*Dataset entries*:
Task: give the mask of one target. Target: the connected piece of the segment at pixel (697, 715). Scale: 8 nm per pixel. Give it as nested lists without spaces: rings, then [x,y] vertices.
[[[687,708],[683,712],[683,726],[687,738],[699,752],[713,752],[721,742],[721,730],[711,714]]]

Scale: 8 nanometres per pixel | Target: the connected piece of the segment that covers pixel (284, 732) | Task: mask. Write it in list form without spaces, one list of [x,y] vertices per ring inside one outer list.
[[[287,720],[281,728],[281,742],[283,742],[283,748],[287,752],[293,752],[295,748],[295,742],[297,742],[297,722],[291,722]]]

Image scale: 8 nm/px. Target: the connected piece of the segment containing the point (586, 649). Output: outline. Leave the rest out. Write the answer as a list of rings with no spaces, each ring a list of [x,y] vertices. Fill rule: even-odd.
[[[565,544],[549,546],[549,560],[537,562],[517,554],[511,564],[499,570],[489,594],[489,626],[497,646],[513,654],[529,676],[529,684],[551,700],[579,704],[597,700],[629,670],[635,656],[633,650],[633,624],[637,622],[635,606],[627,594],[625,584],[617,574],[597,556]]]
* * *
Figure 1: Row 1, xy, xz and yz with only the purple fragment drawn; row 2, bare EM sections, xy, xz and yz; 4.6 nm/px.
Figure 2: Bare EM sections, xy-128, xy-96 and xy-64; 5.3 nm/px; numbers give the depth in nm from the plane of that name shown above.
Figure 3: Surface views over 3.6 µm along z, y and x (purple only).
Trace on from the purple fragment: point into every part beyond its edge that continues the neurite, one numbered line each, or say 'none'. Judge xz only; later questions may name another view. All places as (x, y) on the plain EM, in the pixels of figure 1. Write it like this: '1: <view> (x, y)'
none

*Work item*: Count the lines above in which the string "sections" occurs. Give that number and nothing else.

*Output below*: 2